● **Collected data entries**
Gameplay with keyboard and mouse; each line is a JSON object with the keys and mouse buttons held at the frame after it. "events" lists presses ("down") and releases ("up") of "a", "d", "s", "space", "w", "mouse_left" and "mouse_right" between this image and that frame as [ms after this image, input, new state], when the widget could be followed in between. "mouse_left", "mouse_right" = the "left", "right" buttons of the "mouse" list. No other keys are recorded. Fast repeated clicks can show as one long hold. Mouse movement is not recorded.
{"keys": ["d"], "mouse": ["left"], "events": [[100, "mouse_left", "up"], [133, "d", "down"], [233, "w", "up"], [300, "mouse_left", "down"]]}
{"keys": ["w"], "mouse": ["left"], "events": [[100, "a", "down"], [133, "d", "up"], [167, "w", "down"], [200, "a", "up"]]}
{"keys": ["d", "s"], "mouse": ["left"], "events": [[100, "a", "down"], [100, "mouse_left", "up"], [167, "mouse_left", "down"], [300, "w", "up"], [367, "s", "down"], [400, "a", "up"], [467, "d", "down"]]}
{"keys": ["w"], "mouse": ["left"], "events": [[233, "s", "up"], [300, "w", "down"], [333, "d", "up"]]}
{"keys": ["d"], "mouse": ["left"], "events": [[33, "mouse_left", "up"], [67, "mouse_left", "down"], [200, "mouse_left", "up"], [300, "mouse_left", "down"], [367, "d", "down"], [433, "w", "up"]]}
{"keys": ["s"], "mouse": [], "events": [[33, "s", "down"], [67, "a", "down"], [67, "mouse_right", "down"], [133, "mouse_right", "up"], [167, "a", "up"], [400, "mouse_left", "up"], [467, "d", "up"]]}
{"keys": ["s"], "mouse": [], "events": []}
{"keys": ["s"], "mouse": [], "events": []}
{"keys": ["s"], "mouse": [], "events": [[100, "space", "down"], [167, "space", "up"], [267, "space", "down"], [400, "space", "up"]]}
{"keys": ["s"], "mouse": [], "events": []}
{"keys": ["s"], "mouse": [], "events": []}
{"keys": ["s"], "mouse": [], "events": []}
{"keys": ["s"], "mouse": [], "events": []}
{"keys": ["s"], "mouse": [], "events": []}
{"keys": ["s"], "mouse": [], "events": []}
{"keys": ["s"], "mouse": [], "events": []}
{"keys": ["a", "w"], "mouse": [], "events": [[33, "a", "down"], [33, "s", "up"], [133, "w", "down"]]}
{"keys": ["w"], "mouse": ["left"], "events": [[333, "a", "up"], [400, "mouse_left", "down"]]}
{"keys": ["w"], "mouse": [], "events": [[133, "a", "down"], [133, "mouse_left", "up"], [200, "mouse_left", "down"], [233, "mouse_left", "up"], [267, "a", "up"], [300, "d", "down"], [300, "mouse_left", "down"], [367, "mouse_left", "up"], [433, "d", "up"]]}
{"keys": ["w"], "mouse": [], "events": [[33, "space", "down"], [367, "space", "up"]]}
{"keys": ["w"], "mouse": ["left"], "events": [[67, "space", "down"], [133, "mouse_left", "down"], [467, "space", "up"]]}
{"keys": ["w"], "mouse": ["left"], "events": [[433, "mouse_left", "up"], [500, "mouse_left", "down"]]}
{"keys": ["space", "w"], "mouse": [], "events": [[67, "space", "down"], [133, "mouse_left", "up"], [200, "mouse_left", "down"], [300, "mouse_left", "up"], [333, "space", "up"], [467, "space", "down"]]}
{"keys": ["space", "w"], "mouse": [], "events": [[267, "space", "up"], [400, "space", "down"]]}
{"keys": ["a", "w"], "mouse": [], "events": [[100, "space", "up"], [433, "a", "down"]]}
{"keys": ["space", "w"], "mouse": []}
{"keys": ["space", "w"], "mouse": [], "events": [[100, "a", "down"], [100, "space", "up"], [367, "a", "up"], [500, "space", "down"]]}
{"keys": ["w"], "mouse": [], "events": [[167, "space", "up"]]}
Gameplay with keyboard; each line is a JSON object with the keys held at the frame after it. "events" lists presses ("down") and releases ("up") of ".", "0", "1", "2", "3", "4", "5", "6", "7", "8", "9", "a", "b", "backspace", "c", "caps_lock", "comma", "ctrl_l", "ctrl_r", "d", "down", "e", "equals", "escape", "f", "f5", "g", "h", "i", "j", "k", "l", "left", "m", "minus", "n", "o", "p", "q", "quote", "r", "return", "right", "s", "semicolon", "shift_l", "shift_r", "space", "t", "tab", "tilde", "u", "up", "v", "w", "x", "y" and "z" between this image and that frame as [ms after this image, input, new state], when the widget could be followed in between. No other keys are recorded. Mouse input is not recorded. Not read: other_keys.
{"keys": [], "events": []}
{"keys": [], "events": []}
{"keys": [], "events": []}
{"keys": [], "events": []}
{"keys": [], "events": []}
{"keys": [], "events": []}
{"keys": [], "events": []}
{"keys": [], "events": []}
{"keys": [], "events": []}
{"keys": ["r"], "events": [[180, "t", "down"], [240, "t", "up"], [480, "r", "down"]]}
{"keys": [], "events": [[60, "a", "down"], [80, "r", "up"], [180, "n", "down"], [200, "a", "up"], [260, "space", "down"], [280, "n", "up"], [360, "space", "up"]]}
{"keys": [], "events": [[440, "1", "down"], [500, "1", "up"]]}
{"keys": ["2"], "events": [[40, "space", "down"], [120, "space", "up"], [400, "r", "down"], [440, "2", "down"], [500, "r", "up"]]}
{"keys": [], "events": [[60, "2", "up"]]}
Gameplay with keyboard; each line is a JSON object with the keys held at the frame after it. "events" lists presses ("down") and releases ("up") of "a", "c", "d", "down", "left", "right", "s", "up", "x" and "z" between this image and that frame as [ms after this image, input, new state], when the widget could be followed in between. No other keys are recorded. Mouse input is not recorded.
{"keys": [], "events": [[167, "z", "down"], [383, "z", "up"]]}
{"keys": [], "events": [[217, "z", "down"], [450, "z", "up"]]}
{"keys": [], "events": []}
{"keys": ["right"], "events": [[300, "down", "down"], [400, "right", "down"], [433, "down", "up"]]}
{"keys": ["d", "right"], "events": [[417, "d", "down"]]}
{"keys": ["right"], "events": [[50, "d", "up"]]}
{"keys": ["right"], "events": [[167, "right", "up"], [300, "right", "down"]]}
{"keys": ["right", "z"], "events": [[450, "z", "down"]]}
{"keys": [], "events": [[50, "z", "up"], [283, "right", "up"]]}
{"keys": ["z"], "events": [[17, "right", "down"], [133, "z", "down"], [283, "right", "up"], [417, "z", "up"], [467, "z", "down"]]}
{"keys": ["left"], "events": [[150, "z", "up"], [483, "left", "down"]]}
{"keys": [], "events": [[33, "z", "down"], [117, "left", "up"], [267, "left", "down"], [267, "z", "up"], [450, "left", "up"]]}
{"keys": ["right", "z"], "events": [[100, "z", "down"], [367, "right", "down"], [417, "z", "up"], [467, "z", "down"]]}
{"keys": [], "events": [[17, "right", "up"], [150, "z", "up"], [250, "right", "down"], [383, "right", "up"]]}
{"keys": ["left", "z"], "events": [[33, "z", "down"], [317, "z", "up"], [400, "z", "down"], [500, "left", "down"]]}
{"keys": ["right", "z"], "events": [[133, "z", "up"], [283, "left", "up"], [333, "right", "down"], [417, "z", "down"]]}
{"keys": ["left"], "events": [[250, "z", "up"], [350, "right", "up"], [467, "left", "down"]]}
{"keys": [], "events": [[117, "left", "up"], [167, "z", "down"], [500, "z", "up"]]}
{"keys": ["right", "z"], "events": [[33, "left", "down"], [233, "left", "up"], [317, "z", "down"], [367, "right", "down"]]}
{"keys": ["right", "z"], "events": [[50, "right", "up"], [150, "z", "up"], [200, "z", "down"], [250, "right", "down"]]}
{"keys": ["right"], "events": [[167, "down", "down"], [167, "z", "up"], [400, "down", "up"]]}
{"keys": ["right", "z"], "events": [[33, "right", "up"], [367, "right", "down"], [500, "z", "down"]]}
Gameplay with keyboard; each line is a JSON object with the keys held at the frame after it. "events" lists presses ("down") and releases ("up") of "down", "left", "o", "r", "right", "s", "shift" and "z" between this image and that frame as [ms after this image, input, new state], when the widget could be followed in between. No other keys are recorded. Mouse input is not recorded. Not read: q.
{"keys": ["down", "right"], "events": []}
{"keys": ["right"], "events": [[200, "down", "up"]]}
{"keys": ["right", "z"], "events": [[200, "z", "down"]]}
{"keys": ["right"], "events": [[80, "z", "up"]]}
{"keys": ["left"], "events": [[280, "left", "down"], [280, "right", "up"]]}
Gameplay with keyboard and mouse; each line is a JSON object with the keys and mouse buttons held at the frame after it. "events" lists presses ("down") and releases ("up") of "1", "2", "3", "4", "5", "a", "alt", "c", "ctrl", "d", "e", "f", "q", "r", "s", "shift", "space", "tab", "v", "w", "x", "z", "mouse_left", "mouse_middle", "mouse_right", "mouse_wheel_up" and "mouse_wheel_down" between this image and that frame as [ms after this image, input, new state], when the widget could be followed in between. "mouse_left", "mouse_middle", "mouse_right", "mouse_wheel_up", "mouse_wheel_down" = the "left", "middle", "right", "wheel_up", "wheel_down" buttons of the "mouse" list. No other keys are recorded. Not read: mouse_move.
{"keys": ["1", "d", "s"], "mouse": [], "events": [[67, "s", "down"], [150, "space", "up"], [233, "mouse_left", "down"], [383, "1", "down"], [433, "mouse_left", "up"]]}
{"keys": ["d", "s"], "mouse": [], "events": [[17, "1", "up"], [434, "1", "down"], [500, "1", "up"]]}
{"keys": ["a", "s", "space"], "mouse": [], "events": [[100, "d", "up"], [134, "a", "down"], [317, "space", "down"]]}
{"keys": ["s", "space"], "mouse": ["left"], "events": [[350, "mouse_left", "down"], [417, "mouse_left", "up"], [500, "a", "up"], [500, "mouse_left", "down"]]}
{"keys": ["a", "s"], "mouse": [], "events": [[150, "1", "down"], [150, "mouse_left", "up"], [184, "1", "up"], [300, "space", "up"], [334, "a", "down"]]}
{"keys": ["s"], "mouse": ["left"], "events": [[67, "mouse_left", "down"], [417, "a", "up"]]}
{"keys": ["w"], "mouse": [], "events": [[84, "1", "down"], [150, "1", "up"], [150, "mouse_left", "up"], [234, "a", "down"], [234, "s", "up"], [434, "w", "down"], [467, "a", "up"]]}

● **WHAT TO PRODUCE**
Nothing but a number is expected: how many lines in the data above hold the word "buttons".

● **EXERCISE RESPONSE**
2